Nach dem Streit um eine Ausbildungsmission in Niger steht nun auch ein anderer Einsatz in der Kritik.

Von Daniel BrösslerMike Szymanski, Berlin

Nach Kontroversen über eine Ausbildungsmission von Spezialkräften der Bundeswehr in Niger sorgt eine weitere Mission in Afrika für Kritik. Der Generalinspekteur der Bundeswehr, Eberhard Zorn, unterrichtete nach Informationen der Süddeutschen Zeitung am Mittwoch die Obleute des Auswärtigen Ausschusses über Einzelheiten der Mission der Bundeswehr in Kamerun, das von Gewalt zwischen englischsprachigen und französischsprachigen Bevölkerungsteilen erschüttert wird. Als "abenteuerlich und falsch", kritisierte der außenpolitische Sprecher der Linksfraktion, Stefan Liebich, den Einsatz. Es sei "unfassbar, dass die Bundeswehr Sicherheitskräfte ausbildet in einem Land, in dem Bürgerkrieg herrscht". Im Auswärtigen Ausschuss habe selbst die Staatsministerin im Auswärtigen Amt, Michelle Müntefering (SPD), vom Einsatz "unverhältnismäßiger Gewalt" durch kamerunische Sicherheitskräfte gesprochen.

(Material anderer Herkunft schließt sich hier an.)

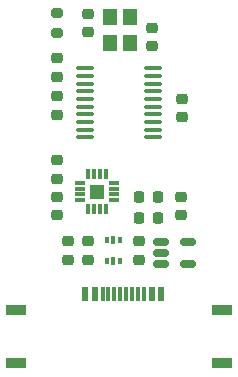
<source format=gtp>
%TF.GenerationSoftware,KiCad,Pcbnew,7.0.8*%
%TF.CreationDate,2024-04-05T01:26:40-03:00*%
%TF.ProjectId,iW-Little,69572d4c-6974-4746-9c65-2e6b69636164,rev?*%
%TF.SameCoordinates,Original*%
%TF.FileFunction,Paste,Top*%
%TF.FilePolarity,Positive*%
%FSLAX46Y46*%
G04 Gerber Fmt 4.6, Leading zero omitted, Abs format (unit mm)*
G04 Created by KiCad (PCBNEW 7.0.8) date 2024-04-05 01:26:40*
%MOMM*%
%LPD*%
G01*
G04 APERTURE LIST*
G04 Aperture macros list*
%AMRoundRect*
0 Rectangle with rounded corners*
0 $1 Rounding radius*
0 $2 $3 $4 $5 $6 $7 $8 $9 X,Y pos of 4 corners*
0 Add a 4 corners polygon primitive as box body*
4,1,4,$2,$3,$4,$5,$6,$7,$8,$9,$2,$3,0*
0 Add four circle primitives for the rounded corners*
1,1,$1+$1,$2,$3*
1,1,$1+$1,$4,$5*
1,1,$1+$1,$6,$7*
1,1,$1+$1,$8,$9*
0 Add four rect primitives between the rounded corners*
20,1,$1+$1,$2,$3,$4,$5,0*
20,1,$1+$1,$4,$5,$6,$7,0*
20,1,$1+$1,$6,$7,$8,$9,0*
20,1,$1+$1,$8,$9,$2,$3,0*%
G04 Aperture macros list end*
%ADD10C,0.010000*%
%ADD11RoundRect,0.011200X-0.408800X-0.128800X0.408800X-0.128800X0.408800X0.128800X-0.408800X0.128800X0*%
%ADD12RoundRect,0.028000X-0.112000X-0.392000X0.112000X-0.392000X0.112000X0.392000X-0.112000X0.392000X0*%
%ADD13RoundRect,0.225000X-0.250000X0.225000X-0.250000X-0.225000X0.250000X-0.225000X0.250000X0.225000X0*%
%ADD14R,1.200000X1.400000*%
%ADD15RoundRect,0.150000X-0.512500X-0.150000X0.512500X-0.150000X0.512500X0.150000X-0.512500X0.150000X0*%
%ADD16RoundRect,0.225000X0.250000X-0.225000X0.250000X0.225000X-0.250000X0.225000X-0.250000X-0.225000X0*%
%ADD17R,0.600000X1.160000*%
%ADD18R,0.300000X1.160000*%
%ADD19RoundRect,0.225000X0.225000X0.250000X-0.225000X0.250000X-0.225000X-0.250000X0.225000X-0.250000X0*%
%ADD20RoundRect,0.218750X0.256250X-0.218750X0.256250X0.218750X-0.256250X0.218750X-0.256250X-0.218750X0*%
%ADD21RoundRect,0.200000X0.275000X-0.200000X0.275000X0.200000X-0.275000X0.200000X-0.275000X-0.200000X0*%
%ADD22RoundRect,0.100000X-0.637500X-0.100000X0.637500X-0.100000X0.637500X0.100000X-0.637500X0.100000X0*%
%ADD23R,1.700000X0.900000*%
%ADD24R,0.375000X0.500000*%
%ADD25R,0.300000X0.650000*%
G04 APERTURE END LIST*
D10*
X140395000Y-84295000D02*
X139315000Y-84295000D01*
X139315000Y-83215000D01*
X140395000Y-83215000D01*
X140395000Y-84295000D01*
G36*
X140395000Y-84295000D02*
G01*
X139315000Y-84295000D01*
X139315000Y-83215000D01*
X140395000Y-83215000D01*
X140395000Y-84295000D01*
G37*
D11*
X138410000Y-83005000D03*
X138410000Y-83505000D03*
X138410000Y-84005000D03*
X138410000Y-84505000D03*
D12*
X139105000Y-85200000D03*
X139605000Y-85200000D03*
X140105000Y-85200000D03*
X140605000Y-85200000D03*
D11*
X141300000Y-84505000D03*
X141300000Y-84005000D03*
X141300000Y-83505000D03*
X141300000Y-83005000D03*
D12*
X140605000Y-82310000D03*
X140105000Y-82310000D03*
X139605000Y-82310000D03*
X139105000Y-82310000D03*
D13*
X143400000Y-87975000D03*
X143400000Y-89525000D03*
X136500000Y-81125000D03*
X136500000Y-82675000D03*
D14*
X140950000Y-69000000D03*
X140950000Y-71200000D03*
X142650000Y-71200000D03*
X142650000Y-69000000D03*
D15*
X145312500Y-88000000D03*
X145312500Y-88950000D03*
X145312500Y-89900000D03*
X147587500Y-89900000D03*
X147587500Y-88000000D03*
D16*
X136500000Y-74025000D03*
X136500000Y-72475000D03*
D17*
X138903950Y-92440000D03*
X139703950Y-92440000D03*
D18*
X140853950Y-92440000D03*
X141853950Y-92440000D03*
X142353950Y-92440000D03*
X143353950Y-92440000D03*
D17*
X144503950Y-92440000D03*
X145303950Y-92440000D03*
X145303950Y-92440000D03*
X144503950Y-92440000D03*
D18*
X143853950Y-92440000D03*
X142853950Y-92440000D03*
X141353950Y-92440000D03*
X140353950Y-92440000D03*
D17*
X139703950Y-92440000D03*
X138903950Y-92440000D03*
D19*
X145025000Y-84250000D03*
X143475000Y-84250000D03*
D13*
X139100000Y-87975000D03*
X139100000Y-89525000D03*
D20*
X136500000Y-77275000D03*
X136500000Y-75700000D03*
D19*
X145025000Y-86000000D03*
X143475000Y-86000000D03*
D21*
X136500000Y-70325000D03*
X136500000Y-68675000D03*
D22*
X138887500Y-73325000D03*
X138887500Y-73975000D03*
X138887500Y-74625000D03*
X138887500Y-75275000D03*
X138887500Y-75925000D03*
X138887500Y-76575000D03*
X138887500Y-77225000D03*
X138887500Y-77875000D03*
X138887500Y-78525000D03*
X138887500Y-79175000D03*
X144612500Y-79175000D03*
X144612500Y-78525000D03*
X144612500Y-77875000D03*
X144612500Y-77225000D03*
X144612500Y-76575000D03*
X144612500Y-75925000D03*
X144612500Y-75275000D03*
X144612500Y-74625000D03*
X144612500Y-73975000D03*
X144612500Y-73325000D03*
D16*
X147050000Y-77475000D03*
X147050000Y-75925000D03*
D23*
X150500000Y-93750000D03*
X150500000Y-98250000D03*
D16*
X147000000Y-85775000D03*
X147000000Y-84225000D03*
D23*
X133000000Y-98250000D03*
X133000000Y-93750000D03*
D16*
X137400000Y-89525000D03*
X137400000Y-87975000D03*
D24*
X141787500Y-87900000D03*
D25*
X141250000Y-87825000D03*
D24*
X140712500Y-87900000D03*
X140712500Y-89600000D03*
D25*
X141250000Y-89675000D03*
D24*
X141787500Y-89600000D03*
D13*
X139100000Y-68725000D03*
X139100000Y-70275000D03*
D16*
X144500000Y-71475000D03*
X144500000Y-69925000D03*
X136500000Y-85775000D03*
X136500000Y-84225000D03*
M02*

</source>
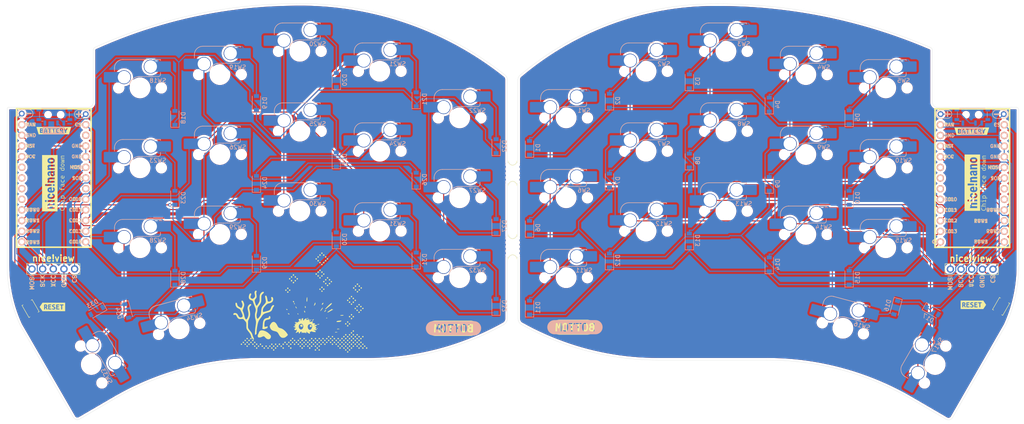
<source format=kicad_pcb>
(kicad_pcb (version 20211014) (generator pcbnew)

  (general
    (thickness 1.6)
  )

  (paper "A4")
  (title_block
    (title "Ursa - Urchin on Steroids")
    (rev "v.1.0")
  )

  (layers
    (0 "F.Cu" signal)
    (31 "B.Cu" signal)
    (32 "B.Adhes" user "B.Adhesive")
    (33 "F.Adhes" user "F.Adhesive")
    (34 "B.Paste" user)
    (35 "F.Paste" user)
    (36 "B.SilkS" user "B.Silkscreen")
    (37 "F.SilkS" user "F.Silkscreen")
    (38 "B.Mask" user)
    (39 "F.Mask" user)
    (40 "Dwgs.User" user "User.Drawings")
    (41 "Cmts.User" user "User.Comments")
    (42 "Eco1.User" user "User.Eco1")
    (43 "Eco2.User" user "User.Eco2")
    (44 "Edge.Cuts" user)
    (45 "Margin" user)
    (46 "B.CrtYd" user "B.Courtyard")
    (47 "F.CrtYd" user "F.Courtyard")
    (48 "B.Fab" user)
    (49 "F.Fab" user)
    (50 "User.1" user)
    (51 "User.2" user)
    (52 "User.3" user)
    (53 "User.4" user)
    (54 "User.5" user)
    (55 "User.6" user)
    (56 "User.7" user)
    (57 "User.8" user)
    (58 "User.9" user)
  )

  (setup
    (pad_to_mask_clearance 0)
    (pcbplotparams
      (layerselection 0x00010fc_ffffffff)
      (disableapertmacros false)
      (usegerberextensions false)
      (usegerberattributes true)
      (usegerberadvancedattributes true)
      (creategerberjobfile true)
      (svguseinch false)
      (svgprecision 6)
      (excludeedgelayer true)
      (plotframeref false)
      (viasonmask false)
      (mode 1)
      (useauxorigin false)
      (hpglpennumber 1)
      (hpglpenspeed 20)
      (hpglpendiameter 15.000000)
      (dxfpolygonmode true)
      (dxfimperialunits true)
      (dxfusepcbnewfont true)
      (psnegative false)
      (psa4output false)
      (plotreference true)
      (plotvalue true)
      (plotinvisibletext false)
      (sketchpadsonfab false)
      (subtractmaskfromsilk false)
      (outputformat 5)
      (mirror false)
      (drillshape 0)
      (scaleselection 1)
      (outputdirectory "")
    )
  )

  (net 0 "")
  (net 1 "ROW0")
  (net 2 "Net-(D1-Pad2)")
  (net 3 "Net-(D2-Pad2)")
  (net 4 "Net-(D3-Pad2)")
  (net 5 "Net-(D4-Pad2)")
  (net 6 "Net-(D5-Pad2)")
  (net 7 "ROW1")
  (net 8 "Net-(D6-Pad2)")
  (net 9 "Net-(D7-Pad2)")
  (net 10 "Net-(D8-Pad2)")
  (net 11 "Net-(D9-Pad2)")
  (net 12 "Net-(D10-Pad2)")
  (net 13 "ROW2")
  (net 14 "Net-(D11-Pad2)")
  (net 15 "Net-(D12-Pad2)")
  (net 16 "Net-(D13-Pad2)")
  (net 17 "Net-(D14-Pad2)")
  (net 18 "Net-(D15-Pad2)")
  (net 19 "ROW3")
  (net 20 "Net-(D16-Pad2)")
  (net 21 "Net-(D17-Pad2)")
  (net 22 "Net-(D18-Pad2)")
  (net 23 "Net-(D19-Pad2)")
  (net 24 "Net-(D20-Pad2)")
  (net 25 "Net-(D21-Pad2)")
  (net 26 "Net-(D22-Pad2)")
  (net 27 "Net-(D23-Pad2)")
  (net 28 "Net-(D24-Pad2)")
  (net 29 "Net-(D25-Pad2)")
  (net 30 "Net-(D26-Pad2)")
  (net 31 "Net-(D27-Pad2)")
  (net 32 "Net-(D28-Pad2)")
  (net 33 "Net-(D29-Pad2)")
  (net 34 "Net-(D30-Pad2)")
  (net 35 "Net-(D31-Pad2)")
  (net 36 "Net-(D32-Pad2)")
  (net 37 "Net-(D33-Pad2)")
  (net 38 "Net-(D34-Pad2)")
  (net 39 "COL0")
  (net 40 "COL1")
  (net 41 "COL2")
  (net 42 "COL3")
  (net 43 "COL4")
  (net 44 "NVCS")
  (net 45 "unconnected-(U1-Pad2)")
  (net 46 "GND")
  (net 47 "MOSI")
  (net 48 "SCK")
  (net 49 "unconnected-(U1-Pad8)")
  (net 50 "unconnected-(U1-Pad18)")
  (net 51 "unconnected-(U1-Pad19)")
  (net 52 "unconnected-(U1-Pad20)")
  (net 53 "+3V3")
  (net 54 "BT+")
  (net 55 "unconnected-(U2-Pad2)")
  (net 56 "unconnected-(U2-Pad7)")
  (net 57 "unconnected-(U2-Pad17)")
  (net 58 "unconnected-(U2-Pad18)")
  (net 59 "unconnected-(U2-Pad19)")
  (net 60 "unconnected-(U2-Pad20)")
  (net 61 "R_MOSI")
  (net 62 "R_SCK")
  (net 63 "R_3V3")
  (net 64 "R_GND")
  (net 65 "R_NVCS")
  (net 66 "R_ROW0")
  (net 67 "R_ROW1")
  (net 68 "R_ROW2")
  (net 69 "R_ROW3")
  (net 70 "R_COL0")
  (net 71 "R_COL1")
  (net 72 "R_COL2")
  (net 73 "R_COL3")
  (net 74 "R_COL4")
  (net 75 "unconnected-(U1-Pad7)")
  (net 76 "R_BT+")
  (net 77 "unconnected-(SW_POWER0-Pad1)")
  (net 78 "RAW")
  (net 79 "unconnected-(SW_POWER1-Pad1)")
  (net 80 "R_RAW")
  (net 81 "RESET")
  (net 82 "R_RESET")

  (footprint "* duckyb-collection:1pin_Battery" (layer "F.Cu") (at 30.5355 72.009))

  (footprint "* duckyb-collection:1pin_Battery" (layer "F.Cu") (at 249.6105 72.136))

  (footprint "extra:mouse-bite-2mm-slot-with-space-for-track" (layer "F.Cu") (at 147.574 103.759))

  (footprint "LOGO" (layer "F.Cu") (at 96.917169 116.929113))

  (footprint "* duckyb-collection:nice_view" (layer "F.Cu") (at 257.0282 92.6227))

  (footprint "* duckyb-collection:SW_RESET" (layer "F.Cu") (at 264.033 117.983 60))

  (footprint "kibuzzard-63658823" (layer "F.Cu") (at 133.35 123.19))

  (footprint "kibuzzard-636588C8" (layer "F.Cu") (at 259.969 88.608113 90))

  (footprint "extra:mouse-bite-2mm-slot-with-space-for-track" (layer "F.Cu") (at 147.574 86.233))

  (footprint "kibuzzard-63658830" (layer "F.Cu") (at 162.052 122.936))

  (footprint "kibuzzard-6365884B" (layer "F.Cu") (at 257.175 88.481113 90))

  (footprint "kibuzzard-63659477" (layer "F.Cu") (at 257.429 117.602))

  (footprint "kibuzzard-636588C8" (layer "F.Cu") (at 40.275169 88.608113 90))

  (footprint "kibuzzard-63658865" (layer "F.Cu") (at 37.227169 88.608113 90))

  (footprint "kibuzzard-63659296" (layer "F.Cu") (at 257.048 76.2))

  (footprint "* duckyb-collection:nice_view" (layer "F.Cu") (at 38.0597 92.5799))

  (footprint "kibuzzard-63659465" (layer "F.Cu") (at 37.846 118.11))

  (footprint "* duckyb-collection:1pin_Battery" (layer "F.Cu")
    (tedit 5B7FD7E8) (tstamp cb30cf7c-1c5d-416c-8e9c-012d038a81f3)
    (at 45.7915 72.136 180)
    (descr "Resitance 3 pas")
    (tags
... [3119711 chars truncated]
</source>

Wie im Falle Nigers und zweier weiterer ursprünglich als Geheimsache behandelter Ausbildungsmissionen in Afrika und der arabischen Welt sind die Bundeswehr-Soldaten ohne ein Mandat des Bundestages vor Ort, da es hierfür nach Auffassung der Bundesregierung kein rechtliches Erfordernis gibt. In Kamerun geht es um die Infanterie-Ausbildung von jeweils 50 Angehörigen der Gendarmerie durch zehn Bundeswehr-Soldaten. Demnächst soll ein letztes Ausbildungsmodul beginnen.

Im Falle der Mission "Gazelle" in Niger bekräftigte die Bundesregierung ihre Auffassung, dass ungeachtet der Kritik durch den Wehrbeauftragten Hans-Peter Bartels (SPD) ein Mandat des Bundestages nicht erforderlich ist. Bartels hatte beklagt, dass nicht ausgeschlossen werden könne, dass die 20 Spezialkräfte der Bundeswehr in bewaffnete Auseinandersetzungen verwickelt werden. In einem der Süddeutschen Zeitung vorliegenden Vermerk verweist er auf die "erhebliche Bedrohungslage im Einsatzgebiet". Allein die Tatsache, "dass die an der Ausbildungsmission beteiligten Soldaten Waffen zur Selbstverteidigung mitführen", führe nicht zu einer Qualifikation als Einsatz bewaffneter Streitkräfte, heißt es indes in einer rechtlichen Stellungnahme der Bundesregierung, die der SZ ebenfalls vorliegt. Entscheidend sei, "ob der Einsatz ein militärisches Gepräge hat". Im Rahmen der Mission "Gazelle" würden Waffen aber ausschließlich zur Selbstverteidigung mitgeführt.